2015 folgte das erste politische Amt, als er in einem linken Wahlkreis im Norden Londons ins Parlament gewählt wurde. Schon ein Jahr später beteiligte er sich an der erfolglosen Rebellion gegen den linken Parteivorsitzenden Jeremy Corbyn, den er dann 2020 von der Spitze ablöste. Starmers Kampf gegen den Antisemitismus in der Partei führte schließlich zu Corbyns Ausschluss.
Der linke Flügel verzieh ihm das nie, die Konservativen dagegen stellen Starmer weiter als Handlanger Corbyns dar. Auch deshalb betont der Labour-Chef bei jeder Gelegenheit, dass er die Partei grundlegend reformiert und mit seinem Vorgänger gebrochen habe.
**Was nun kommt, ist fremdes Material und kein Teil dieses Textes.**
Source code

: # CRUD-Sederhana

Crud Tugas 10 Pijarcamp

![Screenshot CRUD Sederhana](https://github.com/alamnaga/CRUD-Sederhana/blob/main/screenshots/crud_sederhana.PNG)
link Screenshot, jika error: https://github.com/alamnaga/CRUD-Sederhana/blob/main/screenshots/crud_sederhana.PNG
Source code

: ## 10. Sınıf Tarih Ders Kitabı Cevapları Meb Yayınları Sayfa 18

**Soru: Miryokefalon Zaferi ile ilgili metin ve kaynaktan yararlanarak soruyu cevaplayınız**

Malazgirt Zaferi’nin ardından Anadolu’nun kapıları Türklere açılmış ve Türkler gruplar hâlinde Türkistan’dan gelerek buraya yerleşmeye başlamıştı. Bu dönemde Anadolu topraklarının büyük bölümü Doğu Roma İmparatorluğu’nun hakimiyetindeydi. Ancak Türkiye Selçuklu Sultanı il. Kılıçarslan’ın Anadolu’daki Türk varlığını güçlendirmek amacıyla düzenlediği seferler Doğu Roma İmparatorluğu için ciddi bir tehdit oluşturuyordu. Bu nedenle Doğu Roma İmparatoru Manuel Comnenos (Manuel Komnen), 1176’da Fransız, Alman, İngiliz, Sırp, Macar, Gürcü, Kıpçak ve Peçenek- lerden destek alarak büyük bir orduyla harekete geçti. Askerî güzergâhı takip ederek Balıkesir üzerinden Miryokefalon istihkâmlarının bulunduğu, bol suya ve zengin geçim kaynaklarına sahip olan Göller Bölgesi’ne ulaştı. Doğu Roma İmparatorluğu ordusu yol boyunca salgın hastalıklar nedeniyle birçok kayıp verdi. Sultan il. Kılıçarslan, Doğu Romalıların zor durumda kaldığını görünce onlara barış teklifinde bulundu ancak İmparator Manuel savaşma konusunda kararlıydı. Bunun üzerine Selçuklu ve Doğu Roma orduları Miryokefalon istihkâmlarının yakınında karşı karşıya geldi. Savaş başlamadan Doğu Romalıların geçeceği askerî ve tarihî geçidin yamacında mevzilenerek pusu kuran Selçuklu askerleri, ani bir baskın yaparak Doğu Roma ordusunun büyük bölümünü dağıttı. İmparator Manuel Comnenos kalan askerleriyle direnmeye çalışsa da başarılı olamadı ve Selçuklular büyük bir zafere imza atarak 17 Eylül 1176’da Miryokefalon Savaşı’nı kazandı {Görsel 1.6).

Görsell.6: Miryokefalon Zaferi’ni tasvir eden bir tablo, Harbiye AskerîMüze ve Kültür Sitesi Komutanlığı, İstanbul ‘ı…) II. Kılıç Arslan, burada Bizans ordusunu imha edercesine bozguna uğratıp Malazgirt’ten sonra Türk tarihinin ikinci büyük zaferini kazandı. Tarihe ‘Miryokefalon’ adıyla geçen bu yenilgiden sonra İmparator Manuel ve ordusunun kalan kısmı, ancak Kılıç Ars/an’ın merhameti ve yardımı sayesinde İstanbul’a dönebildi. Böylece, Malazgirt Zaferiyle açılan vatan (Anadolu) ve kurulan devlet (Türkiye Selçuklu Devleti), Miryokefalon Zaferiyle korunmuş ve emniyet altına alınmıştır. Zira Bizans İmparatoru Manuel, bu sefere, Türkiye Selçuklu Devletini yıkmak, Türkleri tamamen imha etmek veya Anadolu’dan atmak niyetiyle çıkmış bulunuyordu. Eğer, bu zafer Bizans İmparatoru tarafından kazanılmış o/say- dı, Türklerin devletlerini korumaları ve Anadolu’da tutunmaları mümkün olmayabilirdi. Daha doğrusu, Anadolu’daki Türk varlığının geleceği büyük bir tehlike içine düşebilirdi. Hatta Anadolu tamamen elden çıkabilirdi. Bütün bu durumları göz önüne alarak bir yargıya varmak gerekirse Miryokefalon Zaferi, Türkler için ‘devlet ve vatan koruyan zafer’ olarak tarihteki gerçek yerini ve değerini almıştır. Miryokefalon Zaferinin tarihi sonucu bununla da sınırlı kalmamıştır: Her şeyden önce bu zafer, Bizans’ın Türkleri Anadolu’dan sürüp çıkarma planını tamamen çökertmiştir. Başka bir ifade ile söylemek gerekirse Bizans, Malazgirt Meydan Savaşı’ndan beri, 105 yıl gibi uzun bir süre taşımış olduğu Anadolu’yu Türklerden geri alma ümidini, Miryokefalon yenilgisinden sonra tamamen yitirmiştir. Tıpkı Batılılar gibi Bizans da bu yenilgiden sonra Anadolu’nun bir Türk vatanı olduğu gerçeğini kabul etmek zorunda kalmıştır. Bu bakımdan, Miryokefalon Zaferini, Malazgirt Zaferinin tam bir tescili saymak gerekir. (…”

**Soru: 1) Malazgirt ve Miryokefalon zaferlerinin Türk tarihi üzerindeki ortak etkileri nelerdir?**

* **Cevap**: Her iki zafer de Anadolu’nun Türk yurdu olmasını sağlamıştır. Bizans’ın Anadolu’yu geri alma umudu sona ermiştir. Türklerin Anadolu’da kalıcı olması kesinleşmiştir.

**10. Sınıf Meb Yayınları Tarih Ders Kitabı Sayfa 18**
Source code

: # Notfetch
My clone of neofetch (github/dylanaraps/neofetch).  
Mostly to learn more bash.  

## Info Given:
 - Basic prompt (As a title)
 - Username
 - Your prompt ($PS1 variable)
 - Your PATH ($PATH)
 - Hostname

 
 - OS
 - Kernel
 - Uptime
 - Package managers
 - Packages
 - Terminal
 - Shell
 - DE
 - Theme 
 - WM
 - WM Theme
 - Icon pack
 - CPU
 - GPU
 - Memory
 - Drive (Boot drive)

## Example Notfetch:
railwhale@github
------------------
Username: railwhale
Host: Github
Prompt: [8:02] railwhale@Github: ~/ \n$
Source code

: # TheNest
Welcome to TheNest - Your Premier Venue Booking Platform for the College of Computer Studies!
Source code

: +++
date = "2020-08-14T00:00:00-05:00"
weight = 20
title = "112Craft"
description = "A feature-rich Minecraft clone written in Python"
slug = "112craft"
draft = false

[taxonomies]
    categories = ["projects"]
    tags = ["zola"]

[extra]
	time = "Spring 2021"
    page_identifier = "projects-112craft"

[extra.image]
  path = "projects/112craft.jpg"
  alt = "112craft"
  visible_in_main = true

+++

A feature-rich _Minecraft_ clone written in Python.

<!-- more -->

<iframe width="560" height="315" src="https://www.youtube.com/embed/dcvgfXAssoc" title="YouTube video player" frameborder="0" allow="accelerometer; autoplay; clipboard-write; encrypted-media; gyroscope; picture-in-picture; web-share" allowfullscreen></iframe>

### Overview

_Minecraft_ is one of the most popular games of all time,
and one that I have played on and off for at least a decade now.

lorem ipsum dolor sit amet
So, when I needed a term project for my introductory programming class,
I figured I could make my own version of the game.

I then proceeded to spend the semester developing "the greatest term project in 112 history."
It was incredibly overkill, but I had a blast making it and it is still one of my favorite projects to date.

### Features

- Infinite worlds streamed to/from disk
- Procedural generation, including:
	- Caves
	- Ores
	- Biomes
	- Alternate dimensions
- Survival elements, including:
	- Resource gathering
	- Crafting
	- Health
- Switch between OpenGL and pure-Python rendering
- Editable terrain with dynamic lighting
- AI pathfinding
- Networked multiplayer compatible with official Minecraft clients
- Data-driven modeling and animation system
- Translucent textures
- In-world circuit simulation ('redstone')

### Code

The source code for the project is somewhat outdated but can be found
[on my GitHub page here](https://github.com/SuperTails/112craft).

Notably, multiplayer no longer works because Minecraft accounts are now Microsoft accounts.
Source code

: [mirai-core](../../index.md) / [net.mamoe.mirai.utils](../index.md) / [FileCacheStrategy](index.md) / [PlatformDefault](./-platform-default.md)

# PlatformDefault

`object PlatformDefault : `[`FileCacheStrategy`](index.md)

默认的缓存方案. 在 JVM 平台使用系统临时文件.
Labour-Erfolg: An Starmer liegt es nicht
Beobachter sind sich einig: Für den sich abzeichnenden Erfolg der Sozialdemokraten ist der Labour-Chef nur bedingt verantwortlich. Viele Wählende wüssten kaum etwas über ihn und die Ziele seiner Sozialdemokraten. Er habe einen "Plan des common sense", wiederholt Starmer gern. Wie dieser aussieht, wurde im Wahlkampf allerdings weder besonders klar noch greifbar.
Wo Starmer für seine Kritiker als farbloser Opportunist gilt, loben ihn seine Anhänger als pragmatischen Manager. Er werde seine Arbeit als Premier so unermüdlich und gründlich angehen wie seine juristische Laufbahn. "Man kriegt bei ihm den Politiker in den Juristen, aber nicht den Juristen aus dem Politiker", heißt es gern.
Schon am Samstag im Amt
Sicher ist, dass große Herausforderungen auf den 61-Jährigen warten. Als neuer Premier soll er die Wirtschaft ankurbeln, die Lebenshaltungskosten senken, die nationalen Gesundheitsdienste auf Vordermann bringen und sich der Migrationspolitik widmen – alles Dinge, die seine fünf konservativen Vorgängerinnen und Vorgänger nicht meistern konnten.
Für Starmer wird es jetzt Schlag auf Schlag gehen. Wenn spätestens am 5. Juli die erwarteten Wahlergebnisse bekannt gegeben werden, ist er bereits am Samstag im Amt und muss regieren – beginnend mit einer Reise nach Washington zum Nato-Gipfel.